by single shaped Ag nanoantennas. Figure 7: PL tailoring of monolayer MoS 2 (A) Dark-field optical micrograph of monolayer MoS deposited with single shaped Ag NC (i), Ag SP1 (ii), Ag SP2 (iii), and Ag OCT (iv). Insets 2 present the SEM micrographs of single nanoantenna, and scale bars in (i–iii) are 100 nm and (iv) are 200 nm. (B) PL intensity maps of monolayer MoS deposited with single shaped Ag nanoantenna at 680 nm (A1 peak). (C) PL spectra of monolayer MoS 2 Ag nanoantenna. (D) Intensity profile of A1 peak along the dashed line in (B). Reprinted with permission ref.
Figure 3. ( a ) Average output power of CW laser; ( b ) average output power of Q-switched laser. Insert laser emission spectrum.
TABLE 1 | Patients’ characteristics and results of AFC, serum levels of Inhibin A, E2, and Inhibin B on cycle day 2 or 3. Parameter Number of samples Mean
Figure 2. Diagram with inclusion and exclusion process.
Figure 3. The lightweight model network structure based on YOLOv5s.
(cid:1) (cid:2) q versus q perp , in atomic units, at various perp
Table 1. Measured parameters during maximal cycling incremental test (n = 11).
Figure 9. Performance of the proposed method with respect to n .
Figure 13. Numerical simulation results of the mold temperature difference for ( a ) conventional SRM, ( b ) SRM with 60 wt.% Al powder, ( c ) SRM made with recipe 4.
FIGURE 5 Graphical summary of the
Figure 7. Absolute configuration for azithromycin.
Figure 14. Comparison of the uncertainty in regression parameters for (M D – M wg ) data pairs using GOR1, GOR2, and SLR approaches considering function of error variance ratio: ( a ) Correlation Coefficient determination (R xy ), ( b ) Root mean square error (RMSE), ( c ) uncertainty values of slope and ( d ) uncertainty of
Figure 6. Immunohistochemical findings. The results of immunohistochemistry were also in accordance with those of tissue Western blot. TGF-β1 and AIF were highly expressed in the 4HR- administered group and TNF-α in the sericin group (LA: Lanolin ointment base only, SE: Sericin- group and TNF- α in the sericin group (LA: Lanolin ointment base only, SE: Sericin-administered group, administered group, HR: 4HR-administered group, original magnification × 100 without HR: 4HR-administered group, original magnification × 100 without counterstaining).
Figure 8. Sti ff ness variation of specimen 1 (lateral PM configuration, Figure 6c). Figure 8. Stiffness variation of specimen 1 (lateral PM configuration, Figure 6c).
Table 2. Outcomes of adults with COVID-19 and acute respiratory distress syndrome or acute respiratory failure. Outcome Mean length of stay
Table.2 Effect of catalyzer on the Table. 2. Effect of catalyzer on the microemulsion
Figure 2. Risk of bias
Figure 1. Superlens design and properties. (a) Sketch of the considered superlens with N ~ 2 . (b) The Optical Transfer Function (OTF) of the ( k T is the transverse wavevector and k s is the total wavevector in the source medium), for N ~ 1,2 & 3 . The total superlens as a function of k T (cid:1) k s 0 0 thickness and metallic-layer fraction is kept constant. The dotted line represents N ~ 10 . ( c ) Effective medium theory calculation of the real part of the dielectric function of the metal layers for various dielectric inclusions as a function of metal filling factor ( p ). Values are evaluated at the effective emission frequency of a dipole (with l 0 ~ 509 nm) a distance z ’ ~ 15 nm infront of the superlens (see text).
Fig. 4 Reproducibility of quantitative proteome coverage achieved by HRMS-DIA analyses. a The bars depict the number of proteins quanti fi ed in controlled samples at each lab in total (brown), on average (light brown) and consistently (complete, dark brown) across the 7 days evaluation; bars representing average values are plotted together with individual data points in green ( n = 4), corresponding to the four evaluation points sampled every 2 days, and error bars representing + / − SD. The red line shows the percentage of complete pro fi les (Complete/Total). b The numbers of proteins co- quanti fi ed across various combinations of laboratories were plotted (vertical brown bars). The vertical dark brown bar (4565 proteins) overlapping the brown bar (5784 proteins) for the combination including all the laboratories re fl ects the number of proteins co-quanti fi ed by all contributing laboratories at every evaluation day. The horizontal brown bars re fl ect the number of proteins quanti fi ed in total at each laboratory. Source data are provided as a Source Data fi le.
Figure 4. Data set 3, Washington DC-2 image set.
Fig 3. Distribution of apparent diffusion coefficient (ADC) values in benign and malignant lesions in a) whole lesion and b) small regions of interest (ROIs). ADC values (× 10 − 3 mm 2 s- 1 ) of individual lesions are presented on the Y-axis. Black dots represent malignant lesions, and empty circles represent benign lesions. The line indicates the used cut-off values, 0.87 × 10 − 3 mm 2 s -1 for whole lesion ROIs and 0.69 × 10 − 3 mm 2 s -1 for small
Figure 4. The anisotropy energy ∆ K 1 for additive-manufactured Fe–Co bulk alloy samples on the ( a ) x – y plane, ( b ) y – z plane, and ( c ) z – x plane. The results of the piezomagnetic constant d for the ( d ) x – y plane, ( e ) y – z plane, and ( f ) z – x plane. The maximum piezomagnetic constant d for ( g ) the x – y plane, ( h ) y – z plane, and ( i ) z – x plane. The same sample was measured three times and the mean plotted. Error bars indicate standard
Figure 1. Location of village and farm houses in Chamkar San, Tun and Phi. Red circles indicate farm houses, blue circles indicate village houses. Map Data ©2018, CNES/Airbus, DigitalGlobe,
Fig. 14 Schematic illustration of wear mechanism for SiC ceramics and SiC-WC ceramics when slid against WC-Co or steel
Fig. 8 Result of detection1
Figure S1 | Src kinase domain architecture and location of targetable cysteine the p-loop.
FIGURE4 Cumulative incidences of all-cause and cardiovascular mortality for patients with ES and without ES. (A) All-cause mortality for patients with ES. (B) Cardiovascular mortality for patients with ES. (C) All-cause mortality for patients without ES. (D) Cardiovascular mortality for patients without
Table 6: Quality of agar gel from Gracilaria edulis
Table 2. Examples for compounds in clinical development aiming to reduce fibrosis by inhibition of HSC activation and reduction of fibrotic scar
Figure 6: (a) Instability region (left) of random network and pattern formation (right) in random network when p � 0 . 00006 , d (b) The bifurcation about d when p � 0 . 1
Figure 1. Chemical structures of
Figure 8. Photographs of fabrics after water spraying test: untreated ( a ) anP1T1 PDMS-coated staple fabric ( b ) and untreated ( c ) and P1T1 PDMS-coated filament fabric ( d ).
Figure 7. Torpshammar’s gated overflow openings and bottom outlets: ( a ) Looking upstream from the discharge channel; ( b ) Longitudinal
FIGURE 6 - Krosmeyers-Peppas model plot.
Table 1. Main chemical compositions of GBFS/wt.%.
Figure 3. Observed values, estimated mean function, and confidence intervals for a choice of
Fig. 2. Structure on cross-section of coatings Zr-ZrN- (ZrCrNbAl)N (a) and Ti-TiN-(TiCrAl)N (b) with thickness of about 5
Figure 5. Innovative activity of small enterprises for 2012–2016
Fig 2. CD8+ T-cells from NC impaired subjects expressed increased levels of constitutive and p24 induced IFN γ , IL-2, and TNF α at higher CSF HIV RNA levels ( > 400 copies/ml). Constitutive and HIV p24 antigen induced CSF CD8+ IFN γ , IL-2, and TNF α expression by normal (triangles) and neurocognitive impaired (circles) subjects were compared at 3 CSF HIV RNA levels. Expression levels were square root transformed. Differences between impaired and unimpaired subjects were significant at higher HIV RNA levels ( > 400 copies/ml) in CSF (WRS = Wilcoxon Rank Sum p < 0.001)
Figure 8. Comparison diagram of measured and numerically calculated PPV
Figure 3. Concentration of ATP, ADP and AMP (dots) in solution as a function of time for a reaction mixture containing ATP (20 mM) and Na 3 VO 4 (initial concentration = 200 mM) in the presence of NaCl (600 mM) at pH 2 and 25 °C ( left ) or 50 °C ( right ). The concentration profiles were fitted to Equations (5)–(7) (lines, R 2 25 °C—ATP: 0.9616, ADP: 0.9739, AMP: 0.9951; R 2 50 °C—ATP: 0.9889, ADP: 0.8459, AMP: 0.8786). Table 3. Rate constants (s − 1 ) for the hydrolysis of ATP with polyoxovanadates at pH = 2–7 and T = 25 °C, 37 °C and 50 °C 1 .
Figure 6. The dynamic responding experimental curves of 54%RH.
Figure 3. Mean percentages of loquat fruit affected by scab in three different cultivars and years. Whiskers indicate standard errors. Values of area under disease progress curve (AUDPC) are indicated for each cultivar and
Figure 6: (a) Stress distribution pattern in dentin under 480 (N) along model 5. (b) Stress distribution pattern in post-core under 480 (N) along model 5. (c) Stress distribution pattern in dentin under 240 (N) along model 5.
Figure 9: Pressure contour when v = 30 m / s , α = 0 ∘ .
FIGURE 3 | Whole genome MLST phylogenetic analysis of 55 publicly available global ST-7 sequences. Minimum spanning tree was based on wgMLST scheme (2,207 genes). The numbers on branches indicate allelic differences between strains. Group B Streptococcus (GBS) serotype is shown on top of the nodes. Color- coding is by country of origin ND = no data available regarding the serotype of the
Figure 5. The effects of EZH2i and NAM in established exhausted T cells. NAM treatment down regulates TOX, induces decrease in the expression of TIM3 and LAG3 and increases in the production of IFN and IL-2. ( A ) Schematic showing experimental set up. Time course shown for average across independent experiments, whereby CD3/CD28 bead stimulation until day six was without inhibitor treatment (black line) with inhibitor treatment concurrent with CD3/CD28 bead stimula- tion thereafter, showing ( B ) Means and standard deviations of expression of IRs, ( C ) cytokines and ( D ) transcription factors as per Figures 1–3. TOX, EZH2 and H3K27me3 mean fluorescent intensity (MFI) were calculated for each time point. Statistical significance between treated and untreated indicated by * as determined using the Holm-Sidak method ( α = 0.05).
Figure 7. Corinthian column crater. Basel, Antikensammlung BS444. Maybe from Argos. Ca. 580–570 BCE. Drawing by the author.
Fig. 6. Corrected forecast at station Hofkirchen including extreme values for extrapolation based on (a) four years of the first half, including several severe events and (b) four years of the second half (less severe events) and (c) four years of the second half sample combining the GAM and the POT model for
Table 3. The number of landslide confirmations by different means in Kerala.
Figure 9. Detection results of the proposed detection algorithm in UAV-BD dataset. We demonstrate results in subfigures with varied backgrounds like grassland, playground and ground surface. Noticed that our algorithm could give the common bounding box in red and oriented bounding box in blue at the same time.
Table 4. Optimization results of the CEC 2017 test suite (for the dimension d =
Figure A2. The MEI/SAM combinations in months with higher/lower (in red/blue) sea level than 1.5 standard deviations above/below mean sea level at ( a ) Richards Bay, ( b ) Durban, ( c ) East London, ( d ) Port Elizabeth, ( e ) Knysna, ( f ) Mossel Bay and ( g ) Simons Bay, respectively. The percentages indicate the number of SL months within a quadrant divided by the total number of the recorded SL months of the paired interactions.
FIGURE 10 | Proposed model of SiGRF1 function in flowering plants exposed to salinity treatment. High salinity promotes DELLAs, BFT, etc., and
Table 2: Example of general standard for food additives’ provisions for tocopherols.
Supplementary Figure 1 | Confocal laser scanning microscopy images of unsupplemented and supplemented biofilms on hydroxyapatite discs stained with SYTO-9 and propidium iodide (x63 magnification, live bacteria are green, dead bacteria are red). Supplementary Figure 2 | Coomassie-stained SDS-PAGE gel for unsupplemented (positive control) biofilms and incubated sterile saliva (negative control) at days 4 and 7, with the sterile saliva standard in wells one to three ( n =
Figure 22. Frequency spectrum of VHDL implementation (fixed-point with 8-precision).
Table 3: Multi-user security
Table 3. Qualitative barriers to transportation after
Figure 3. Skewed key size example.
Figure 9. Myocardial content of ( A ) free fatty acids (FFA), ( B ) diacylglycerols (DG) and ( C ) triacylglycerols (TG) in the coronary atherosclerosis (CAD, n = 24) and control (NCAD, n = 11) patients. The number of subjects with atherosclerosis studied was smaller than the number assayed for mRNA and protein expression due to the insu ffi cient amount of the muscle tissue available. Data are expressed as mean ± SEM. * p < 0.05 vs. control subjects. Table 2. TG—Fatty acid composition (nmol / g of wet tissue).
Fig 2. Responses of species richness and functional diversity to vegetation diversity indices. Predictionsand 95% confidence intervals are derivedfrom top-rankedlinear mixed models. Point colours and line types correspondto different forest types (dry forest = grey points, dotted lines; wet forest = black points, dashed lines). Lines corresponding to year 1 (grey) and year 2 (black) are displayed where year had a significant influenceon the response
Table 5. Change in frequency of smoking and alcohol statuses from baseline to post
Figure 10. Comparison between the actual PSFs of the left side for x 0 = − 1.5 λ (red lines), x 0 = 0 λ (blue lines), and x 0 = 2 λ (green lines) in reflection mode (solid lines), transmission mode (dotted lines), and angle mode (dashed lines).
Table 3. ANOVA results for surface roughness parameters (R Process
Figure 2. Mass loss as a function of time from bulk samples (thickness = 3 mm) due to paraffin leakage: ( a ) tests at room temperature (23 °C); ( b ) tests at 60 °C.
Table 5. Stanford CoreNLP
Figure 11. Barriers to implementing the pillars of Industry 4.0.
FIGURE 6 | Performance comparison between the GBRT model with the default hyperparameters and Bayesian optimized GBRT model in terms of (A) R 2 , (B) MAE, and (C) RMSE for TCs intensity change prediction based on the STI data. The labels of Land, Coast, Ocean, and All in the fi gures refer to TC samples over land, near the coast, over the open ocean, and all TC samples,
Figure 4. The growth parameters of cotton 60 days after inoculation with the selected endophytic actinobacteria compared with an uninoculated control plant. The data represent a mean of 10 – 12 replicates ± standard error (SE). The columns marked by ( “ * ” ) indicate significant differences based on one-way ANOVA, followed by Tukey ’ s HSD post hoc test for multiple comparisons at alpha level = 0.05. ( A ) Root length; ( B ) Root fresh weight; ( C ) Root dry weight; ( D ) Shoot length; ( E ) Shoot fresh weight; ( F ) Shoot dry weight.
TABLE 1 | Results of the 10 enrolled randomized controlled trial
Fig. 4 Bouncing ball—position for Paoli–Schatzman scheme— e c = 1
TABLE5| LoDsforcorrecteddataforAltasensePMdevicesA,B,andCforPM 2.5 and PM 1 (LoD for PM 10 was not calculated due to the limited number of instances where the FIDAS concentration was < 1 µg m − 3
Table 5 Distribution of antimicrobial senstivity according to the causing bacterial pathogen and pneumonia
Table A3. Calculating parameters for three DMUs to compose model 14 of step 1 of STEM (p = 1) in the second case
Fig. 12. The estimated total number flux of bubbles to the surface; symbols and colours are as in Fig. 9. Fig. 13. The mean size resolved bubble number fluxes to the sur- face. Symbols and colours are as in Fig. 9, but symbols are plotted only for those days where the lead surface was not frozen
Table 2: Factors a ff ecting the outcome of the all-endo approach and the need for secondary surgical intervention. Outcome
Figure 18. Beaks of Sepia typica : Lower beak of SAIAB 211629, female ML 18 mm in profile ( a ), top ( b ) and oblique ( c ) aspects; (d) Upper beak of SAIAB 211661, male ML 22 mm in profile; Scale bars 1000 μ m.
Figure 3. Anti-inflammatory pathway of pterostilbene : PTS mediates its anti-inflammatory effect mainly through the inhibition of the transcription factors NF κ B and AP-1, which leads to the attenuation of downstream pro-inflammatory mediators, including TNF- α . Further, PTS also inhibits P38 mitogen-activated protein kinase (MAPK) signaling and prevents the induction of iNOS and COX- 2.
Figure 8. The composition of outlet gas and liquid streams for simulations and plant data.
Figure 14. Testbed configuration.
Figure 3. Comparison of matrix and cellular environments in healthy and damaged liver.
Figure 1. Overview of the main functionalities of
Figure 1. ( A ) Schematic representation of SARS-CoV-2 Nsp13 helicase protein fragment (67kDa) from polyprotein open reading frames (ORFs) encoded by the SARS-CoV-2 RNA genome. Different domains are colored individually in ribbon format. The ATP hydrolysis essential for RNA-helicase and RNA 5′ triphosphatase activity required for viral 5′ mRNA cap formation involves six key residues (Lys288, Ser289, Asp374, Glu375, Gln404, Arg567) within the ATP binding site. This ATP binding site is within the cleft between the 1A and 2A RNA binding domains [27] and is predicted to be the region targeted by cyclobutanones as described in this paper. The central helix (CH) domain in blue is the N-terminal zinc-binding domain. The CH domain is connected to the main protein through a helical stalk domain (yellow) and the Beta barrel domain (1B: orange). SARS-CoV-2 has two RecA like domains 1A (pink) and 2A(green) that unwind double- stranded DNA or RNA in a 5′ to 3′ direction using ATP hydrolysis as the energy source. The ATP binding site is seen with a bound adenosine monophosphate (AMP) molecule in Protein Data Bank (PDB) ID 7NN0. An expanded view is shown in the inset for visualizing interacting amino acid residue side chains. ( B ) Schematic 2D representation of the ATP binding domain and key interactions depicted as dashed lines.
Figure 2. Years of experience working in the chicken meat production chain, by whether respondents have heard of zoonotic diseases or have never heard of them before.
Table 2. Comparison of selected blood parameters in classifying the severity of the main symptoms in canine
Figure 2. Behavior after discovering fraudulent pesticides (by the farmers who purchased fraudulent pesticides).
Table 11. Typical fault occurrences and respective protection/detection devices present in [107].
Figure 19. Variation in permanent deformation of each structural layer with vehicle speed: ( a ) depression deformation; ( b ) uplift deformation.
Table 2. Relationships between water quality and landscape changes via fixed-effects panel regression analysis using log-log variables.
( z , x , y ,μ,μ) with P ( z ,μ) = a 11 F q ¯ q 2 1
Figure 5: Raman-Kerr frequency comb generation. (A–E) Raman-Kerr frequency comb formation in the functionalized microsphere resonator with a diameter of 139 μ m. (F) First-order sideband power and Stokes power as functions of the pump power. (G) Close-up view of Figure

Problem description> Out of the entries above, write out only the lines between the line holding "Supplementary Figure 1" and the line holding "Figure 9. Myocardial", inclusive, each exactly as given.

Written response>
Supplementary Figure 1 | Confocal laser scanning microscopy images of unsupplemented and supplemented biofilms on hydroxyapatite discs stained with SYTO-9 and propidium iodide (x63 magnification, live bacteria are green, dead bacteria are red). Supplementary Figure 2 | Coomassie-stained SDS-PAGE gel for unsupplemented (positive control) biofilms and incubated sterile saliva (negative control) at days 4 and 7, with the sterile saliva standard in wells one to three ( n =
Figure 22. Frequency spectrum of VHDL implementation (fixed-point with 8-precision).
Table 3: Multi-user security
Table 3. Qualitative barriers to transportation after
Figure 3. Skewed key size example.
Figure 9. Myocardial content of ( A ) free fatty acids (FFA), ( B ) diacylglycerols (DG) and ( C ) triacylglycerols (TG) in the coronary atherosclerosis (CAD, n = 24) and control (NCAD, n = 11) patients. The number of subjects with atherosclerosis studied was smaller than the number assayed for mRNA and protein expression due to the insu ffi cient amount of the muscle tissue available. Data are expressed as mean ± SEM. * p < 0.05 vs. control subjects. Table 2. TG—Fatty acid composition (nmol / g of wet tissue).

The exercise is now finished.